• [TO DO]: A verbatim copy of all the data is required; the pictures should not appear in it.

Start of SUPPLIED INFORMATION

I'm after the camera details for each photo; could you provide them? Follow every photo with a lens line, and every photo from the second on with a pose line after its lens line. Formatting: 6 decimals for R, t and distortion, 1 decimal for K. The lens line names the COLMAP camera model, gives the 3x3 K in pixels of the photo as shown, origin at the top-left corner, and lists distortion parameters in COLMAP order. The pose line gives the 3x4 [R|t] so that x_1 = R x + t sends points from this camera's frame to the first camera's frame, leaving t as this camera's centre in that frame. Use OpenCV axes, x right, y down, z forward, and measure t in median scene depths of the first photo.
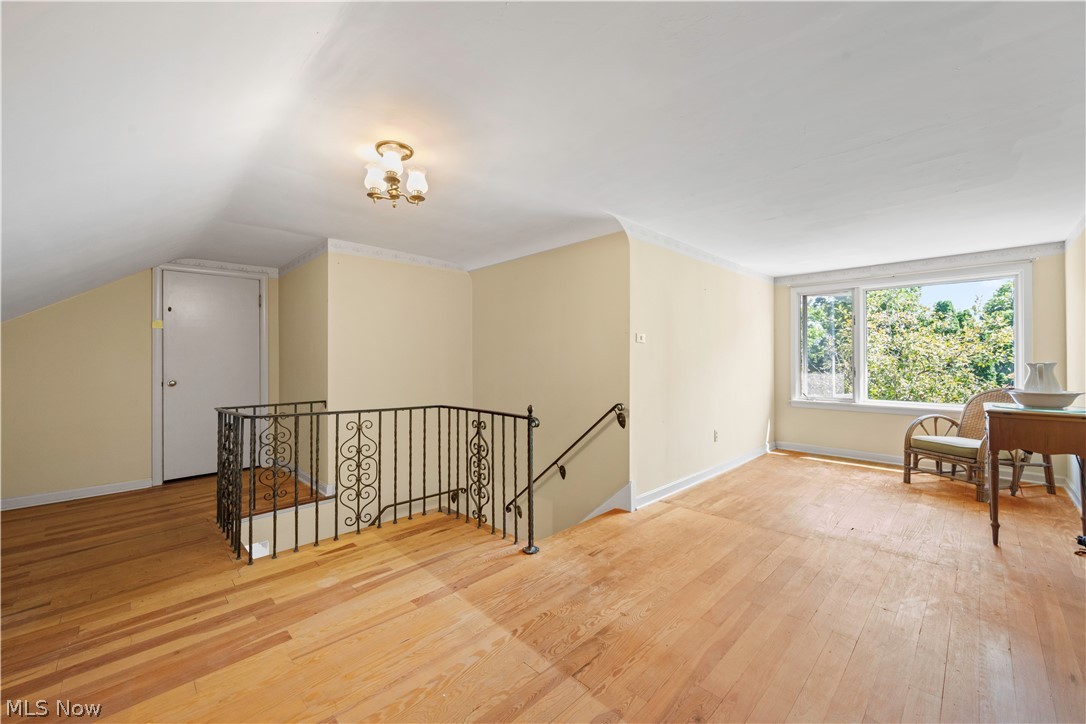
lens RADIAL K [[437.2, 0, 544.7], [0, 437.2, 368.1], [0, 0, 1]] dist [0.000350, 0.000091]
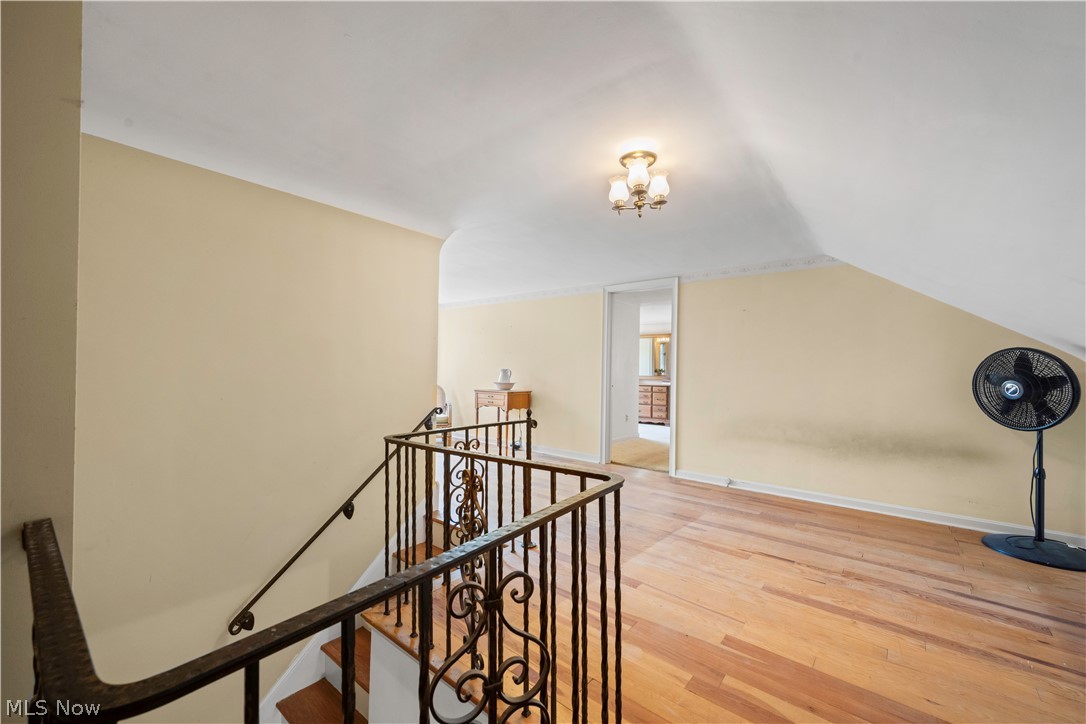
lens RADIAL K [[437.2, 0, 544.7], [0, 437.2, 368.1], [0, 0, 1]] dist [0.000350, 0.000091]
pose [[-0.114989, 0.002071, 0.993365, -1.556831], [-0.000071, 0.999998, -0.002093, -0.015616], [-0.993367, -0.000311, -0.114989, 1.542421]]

End of SUPPLIED INFORMATION

• [EXERCISE ANSWER]:
I'm after the camera details for each photo; could you provide them? Follow every photo with a lens line, and every photo from the second on with a pose line after its lens line. Formatting: 6 decimals for R, t and distortion, 1 decimal for K. The lens line names the COLMAP camera model, gives the 3x3 K in pixels of the photo as shown, origin at the top-left corner, and lists distortion parameters in COLMAP order. The pose line gives the 3x4 [R|t] so that x_1 = R x + t sends points from this camera's frame to the first camera's frame, leaving t as this camera's centre in that frame. Use OpenCV axes, x right, y down, z forward, and measure t in median scene depths of the first photo.
lens RADIAL K [[437.2, 0, 544.7], [0, 437.2, 368.1], [0, 0, 1]] dist [0.000350, 0.000091]
lens RADIAL K [[437.2, 0, 544.7], [0, 437.2, 368.1], [0, 0, 1]] dist [0.000350, 0.000091]
pose [[-0.114989, 0.002071, 0.993365, -1.556831], [-0.000071, 0.999998, -0.002093, -0.015616], [-0.993367, -0.000311, -0.114989, 1.542421]]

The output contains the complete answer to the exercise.